Looking at Sethe, we see slavery’s impact on Black mothers at its most extreme. Rather than watch her children become slaves, Sethe attempted to kill them. At first glance, Sethe’s actions seem opposite to our expectations of a mother’s behavior. Everyone who witnessed her behavior, from Stamp Paid to the schoolteacher, struggles to comprehend her seemingly evil and barbaric act. However, if we consider the idea that a slave’s life is a fate worse than death, Sethe’s actions become easier to understand. She believed she was being a good mother by sparing her children from slavery and all its horrors. However, since Sethe became a social pariah after her actions, it’s clear that very few agree with her reasoning.

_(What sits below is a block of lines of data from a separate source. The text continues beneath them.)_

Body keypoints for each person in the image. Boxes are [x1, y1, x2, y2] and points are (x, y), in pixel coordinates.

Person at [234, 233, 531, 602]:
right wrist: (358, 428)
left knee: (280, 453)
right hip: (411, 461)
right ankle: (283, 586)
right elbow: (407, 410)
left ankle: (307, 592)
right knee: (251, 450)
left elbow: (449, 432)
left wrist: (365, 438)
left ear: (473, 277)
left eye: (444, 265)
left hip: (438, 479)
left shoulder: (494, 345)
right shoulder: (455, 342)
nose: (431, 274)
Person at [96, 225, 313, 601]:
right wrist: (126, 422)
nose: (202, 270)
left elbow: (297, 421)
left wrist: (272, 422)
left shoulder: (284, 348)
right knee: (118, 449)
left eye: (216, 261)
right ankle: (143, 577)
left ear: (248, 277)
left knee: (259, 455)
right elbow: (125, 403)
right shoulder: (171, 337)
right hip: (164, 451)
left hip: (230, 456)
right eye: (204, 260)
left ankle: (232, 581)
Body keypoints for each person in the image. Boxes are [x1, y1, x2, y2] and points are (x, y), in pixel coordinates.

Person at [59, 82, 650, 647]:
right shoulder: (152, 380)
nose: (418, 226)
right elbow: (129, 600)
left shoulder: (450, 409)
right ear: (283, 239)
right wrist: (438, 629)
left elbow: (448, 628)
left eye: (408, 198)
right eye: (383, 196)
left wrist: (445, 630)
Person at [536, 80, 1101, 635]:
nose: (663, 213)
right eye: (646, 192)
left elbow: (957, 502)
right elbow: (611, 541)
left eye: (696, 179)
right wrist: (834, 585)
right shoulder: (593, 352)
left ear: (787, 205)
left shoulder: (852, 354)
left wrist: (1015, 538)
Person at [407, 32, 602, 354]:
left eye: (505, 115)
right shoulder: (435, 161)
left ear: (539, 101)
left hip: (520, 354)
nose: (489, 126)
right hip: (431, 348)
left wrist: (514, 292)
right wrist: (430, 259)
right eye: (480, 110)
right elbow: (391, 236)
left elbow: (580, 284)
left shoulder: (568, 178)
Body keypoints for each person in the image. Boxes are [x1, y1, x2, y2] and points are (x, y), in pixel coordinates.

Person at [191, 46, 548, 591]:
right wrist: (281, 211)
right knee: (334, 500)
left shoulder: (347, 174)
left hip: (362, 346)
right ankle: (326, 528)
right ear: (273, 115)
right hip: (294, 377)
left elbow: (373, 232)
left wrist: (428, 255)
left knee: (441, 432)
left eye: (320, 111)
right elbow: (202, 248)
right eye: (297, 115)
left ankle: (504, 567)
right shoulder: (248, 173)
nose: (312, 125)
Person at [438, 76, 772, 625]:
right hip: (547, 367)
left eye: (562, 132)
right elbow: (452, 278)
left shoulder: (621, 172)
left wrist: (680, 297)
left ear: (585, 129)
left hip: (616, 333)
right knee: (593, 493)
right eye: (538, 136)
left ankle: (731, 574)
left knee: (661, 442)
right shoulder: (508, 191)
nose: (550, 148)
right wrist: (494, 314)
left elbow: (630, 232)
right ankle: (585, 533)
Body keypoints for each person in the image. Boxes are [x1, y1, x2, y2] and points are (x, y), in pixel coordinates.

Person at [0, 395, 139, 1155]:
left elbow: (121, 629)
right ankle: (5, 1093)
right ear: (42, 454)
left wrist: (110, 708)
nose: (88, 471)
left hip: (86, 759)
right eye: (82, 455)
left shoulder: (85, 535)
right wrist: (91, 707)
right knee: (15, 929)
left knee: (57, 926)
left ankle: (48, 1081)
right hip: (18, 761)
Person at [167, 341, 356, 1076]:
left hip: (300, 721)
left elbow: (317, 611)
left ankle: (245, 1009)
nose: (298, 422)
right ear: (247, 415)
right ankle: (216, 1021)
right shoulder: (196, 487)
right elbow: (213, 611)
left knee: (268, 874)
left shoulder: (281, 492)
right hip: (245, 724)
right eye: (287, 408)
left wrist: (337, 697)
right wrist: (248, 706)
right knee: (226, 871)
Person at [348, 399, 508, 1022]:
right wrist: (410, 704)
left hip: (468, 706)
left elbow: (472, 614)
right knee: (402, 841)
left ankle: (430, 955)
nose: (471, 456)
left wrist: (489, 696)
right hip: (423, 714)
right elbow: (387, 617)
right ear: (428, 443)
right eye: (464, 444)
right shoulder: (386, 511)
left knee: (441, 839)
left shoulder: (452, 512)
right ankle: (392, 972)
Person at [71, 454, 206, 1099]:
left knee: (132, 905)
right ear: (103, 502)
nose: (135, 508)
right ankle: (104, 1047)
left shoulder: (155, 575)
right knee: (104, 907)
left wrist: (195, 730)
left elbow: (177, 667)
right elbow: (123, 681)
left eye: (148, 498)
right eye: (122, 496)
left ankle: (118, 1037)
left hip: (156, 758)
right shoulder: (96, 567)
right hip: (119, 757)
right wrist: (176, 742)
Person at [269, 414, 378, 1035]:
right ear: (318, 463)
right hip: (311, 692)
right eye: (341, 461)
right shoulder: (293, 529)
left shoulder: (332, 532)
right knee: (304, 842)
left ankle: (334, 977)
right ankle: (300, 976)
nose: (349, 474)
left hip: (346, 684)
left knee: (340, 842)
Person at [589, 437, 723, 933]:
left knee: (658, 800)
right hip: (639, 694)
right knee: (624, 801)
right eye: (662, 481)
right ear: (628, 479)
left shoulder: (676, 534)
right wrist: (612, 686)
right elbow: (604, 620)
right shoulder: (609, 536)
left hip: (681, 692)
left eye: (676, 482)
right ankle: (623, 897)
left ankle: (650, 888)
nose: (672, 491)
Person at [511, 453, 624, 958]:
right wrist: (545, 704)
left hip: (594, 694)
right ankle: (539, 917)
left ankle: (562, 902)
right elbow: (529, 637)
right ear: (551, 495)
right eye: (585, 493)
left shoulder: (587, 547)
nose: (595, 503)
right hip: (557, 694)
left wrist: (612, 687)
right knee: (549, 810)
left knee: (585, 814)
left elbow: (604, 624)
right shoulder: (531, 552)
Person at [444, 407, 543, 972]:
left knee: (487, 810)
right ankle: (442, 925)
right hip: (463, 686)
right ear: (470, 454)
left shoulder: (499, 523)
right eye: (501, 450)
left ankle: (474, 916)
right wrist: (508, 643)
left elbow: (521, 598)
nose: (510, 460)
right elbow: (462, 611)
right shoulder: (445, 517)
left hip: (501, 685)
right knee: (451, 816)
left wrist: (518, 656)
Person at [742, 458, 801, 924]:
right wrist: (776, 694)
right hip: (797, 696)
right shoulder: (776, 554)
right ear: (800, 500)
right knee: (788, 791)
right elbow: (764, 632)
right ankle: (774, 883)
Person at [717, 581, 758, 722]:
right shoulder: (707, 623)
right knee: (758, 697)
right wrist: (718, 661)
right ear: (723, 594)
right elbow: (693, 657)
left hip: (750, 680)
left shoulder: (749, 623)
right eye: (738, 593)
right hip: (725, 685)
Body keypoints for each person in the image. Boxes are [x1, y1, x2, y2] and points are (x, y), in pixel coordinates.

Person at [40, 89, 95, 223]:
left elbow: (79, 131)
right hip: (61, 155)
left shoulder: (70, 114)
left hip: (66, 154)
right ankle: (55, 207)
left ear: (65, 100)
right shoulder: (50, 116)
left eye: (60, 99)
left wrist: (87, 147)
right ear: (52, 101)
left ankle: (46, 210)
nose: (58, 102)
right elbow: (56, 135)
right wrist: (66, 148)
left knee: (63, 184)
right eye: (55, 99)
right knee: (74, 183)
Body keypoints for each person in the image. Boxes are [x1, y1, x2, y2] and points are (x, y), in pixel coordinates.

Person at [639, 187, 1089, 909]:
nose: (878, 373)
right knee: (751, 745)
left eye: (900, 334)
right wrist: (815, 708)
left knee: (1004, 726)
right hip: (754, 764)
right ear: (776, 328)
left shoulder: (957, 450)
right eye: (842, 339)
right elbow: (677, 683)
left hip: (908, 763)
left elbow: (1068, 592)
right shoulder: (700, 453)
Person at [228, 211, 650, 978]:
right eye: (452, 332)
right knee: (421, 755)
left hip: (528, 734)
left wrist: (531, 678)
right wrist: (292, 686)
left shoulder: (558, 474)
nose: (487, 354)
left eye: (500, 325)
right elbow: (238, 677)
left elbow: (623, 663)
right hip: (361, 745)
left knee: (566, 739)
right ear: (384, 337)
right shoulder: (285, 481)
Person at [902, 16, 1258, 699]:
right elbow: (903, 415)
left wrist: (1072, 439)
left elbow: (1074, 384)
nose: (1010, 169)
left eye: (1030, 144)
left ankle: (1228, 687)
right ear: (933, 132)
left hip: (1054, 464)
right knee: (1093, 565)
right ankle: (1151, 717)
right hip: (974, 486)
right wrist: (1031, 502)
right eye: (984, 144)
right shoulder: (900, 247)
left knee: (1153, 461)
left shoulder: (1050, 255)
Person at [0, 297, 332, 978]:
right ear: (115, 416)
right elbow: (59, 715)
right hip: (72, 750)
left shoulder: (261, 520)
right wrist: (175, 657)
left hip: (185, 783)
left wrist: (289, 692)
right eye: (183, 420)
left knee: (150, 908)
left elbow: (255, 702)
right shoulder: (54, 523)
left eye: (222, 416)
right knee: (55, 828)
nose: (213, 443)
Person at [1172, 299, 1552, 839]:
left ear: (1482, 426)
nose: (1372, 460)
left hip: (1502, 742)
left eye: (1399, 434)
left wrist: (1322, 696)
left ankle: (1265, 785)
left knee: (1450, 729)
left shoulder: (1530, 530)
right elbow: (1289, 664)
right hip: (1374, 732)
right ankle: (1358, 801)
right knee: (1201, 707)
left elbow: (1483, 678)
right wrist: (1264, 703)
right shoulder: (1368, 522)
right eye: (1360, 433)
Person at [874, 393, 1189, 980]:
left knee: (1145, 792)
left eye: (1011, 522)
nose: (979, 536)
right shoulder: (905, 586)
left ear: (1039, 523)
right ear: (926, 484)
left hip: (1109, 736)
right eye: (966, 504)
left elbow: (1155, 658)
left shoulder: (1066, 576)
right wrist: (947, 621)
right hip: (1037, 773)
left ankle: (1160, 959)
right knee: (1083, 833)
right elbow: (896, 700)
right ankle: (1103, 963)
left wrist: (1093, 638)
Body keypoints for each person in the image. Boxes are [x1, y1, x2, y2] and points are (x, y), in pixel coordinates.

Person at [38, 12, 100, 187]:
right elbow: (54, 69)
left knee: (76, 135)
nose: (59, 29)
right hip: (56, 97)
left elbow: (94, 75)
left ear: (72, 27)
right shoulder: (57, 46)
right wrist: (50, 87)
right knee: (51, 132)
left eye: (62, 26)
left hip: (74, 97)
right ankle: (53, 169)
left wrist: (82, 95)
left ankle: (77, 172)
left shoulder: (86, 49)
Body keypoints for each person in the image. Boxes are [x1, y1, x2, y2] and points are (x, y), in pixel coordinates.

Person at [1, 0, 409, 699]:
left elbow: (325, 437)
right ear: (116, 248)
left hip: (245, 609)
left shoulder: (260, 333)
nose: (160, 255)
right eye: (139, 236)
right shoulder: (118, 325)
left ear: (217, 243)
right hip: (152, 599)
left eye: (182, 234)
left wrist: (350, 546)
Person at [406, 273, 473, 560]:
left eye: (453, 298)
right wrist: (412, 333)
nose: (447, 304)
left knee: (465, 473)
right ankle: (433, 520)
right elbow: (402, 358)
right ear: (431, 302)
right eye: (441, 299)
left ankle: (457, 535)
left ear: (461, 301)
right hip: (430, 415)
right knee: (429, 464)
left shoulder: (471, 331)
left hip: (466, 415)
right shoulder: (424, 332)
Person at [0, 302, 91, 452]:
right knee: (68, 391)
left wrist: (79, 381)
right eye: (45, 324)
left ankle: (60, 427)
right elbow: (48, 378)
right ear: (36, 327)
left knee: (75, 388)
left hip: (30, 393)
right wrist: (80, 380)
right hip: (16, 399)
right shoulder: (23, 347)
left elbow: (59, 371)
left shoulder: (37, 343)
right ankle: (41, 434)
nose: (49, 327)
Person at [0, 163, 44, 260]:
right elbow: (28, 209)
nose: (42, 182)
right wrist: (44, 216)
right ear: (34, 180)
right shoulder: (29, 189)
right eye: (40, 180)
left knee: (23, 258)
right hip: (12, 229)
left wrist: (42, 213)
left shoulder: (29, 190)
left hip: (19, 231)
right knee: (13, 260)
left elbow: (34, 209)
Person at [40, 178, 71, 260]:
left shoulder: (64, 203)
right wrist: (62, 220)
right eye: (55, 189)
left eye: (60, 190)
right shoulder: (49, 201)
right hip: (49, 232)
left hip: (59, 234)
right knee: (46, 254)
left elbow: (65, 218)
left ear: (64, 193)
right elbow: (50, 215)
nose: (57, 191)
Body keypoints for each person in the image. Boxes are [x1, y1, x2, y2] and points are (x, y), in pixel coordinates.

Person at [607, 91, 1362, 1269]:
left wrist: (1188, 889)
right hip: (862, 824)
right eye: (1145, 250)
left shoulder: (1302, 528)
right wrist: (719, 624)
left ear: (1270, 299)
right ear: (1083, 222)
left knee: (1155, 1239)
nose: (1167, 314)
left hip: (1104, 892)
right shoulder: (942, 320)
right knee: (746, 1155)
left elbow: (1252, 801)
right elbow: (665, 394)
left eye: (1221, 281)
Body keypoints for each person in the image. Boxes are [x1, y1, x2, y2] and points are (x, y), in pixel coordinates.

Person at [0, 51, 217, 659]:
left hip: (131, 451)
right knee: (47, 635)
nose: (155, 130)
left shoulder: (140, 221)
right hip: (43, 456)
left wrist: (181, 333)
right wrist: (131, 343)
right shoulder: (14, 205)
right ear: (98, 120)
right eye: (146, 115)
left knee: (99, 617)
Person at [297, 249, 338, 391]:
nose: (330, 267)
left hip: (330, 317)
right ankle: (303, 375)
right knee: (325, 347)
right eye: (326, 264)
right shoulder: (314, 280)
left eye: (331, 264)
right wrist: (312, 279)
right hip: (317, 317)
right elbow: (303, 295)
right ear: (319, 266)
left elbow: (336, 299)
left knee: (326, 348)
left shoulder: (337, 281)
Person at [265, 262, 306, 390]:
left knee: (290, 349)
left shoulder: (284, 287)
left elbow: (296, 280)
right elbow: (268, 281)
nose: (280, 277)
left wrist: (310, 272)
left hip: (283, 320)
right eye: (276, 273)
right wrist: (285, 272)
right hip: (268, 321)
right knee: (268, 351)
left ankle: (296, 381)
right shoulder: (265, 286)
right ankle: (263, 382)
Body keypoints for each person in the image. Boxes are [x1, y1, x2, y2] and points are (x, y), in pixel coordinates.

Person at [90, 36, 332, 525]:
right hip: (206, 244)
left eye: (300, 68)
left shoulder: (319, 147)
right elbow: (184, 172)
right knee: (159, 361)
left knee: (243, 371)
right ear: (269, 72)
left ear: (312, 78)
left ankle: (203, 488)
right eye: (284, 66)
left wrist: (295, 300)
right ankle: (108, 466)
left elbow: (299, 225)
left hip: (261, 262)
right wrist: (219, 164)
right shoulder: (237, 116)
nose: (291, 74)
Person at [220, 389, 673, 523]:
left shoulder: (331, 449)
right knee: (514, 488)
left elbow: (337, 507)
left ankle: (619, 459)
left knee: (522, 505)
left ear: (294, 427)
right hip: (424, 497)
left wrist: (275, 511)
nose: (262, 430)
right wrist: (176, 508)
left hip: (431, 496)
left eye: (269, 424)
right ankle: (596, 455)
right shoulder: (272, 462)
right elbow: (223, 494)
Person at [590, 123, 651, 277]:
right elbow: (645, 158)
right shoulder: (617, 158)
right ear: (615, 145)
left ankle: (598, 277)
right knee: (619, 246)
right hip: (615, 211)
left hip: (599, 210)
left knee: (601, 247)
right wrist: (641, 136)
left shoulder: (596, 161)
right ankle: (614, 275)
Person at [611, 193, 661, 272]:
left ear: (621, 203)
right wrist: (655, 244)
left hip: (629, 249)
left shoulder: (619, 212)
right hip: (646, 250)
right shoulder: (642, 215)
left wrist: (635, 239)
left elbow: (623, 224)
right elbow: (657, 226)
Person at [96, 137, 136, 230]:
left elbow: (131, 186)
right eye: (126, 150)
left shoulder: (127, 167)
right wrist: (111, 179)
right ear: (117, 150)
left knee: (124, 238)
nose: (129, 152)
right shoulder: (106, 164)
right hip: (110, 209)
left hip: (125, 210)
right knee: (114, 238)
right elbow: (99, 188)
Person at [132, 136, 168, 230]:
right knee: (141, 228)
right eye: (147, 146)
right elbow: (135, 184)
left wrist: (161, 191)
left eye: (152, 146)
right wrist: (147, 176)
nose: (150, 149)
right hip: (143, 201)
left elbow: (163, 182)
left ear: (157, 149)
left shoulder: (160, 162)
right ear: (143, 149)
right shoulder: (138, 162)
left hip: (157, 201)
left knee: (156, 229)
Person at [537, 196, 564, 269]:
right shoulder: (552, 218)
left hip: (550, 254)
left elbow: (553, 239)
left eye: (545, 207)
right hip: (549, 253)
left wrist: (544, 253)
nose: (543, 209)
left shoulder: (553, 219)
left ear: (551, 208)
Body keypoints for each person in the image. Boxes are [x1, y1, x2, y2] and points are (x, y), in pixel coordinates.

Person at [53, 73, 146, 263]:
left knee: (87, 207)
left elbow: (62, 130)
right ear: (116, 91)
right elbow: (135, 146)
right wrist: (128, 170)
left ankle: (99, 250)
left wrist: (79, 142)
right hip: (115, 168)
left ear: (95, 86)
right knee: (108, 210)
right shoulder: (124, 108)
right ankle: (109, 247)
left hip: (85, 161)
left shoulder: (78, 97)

Sethe also struggles with her guilt and has a strained relationship with her surviving children. Her children have been raised in a world where they are free, and thus they cannot comprehend the fear that fueled their mother’s actions. So both sides keep their distance, further widening the divide between mother and children. By the end of the novel, Sethe’s relationship with Denver seems to be improving. This is mostly because Denver recognized the damage Beloved inflicted on Sethe and assumed the responsibility of caring for Sethe. This is a reversal of the traditional mother-daughter relationship where a mother cares for her daughter, and it gives us a poetic sense of closure. Sethe is finally receiving the type of mothering that slavery had kept from her.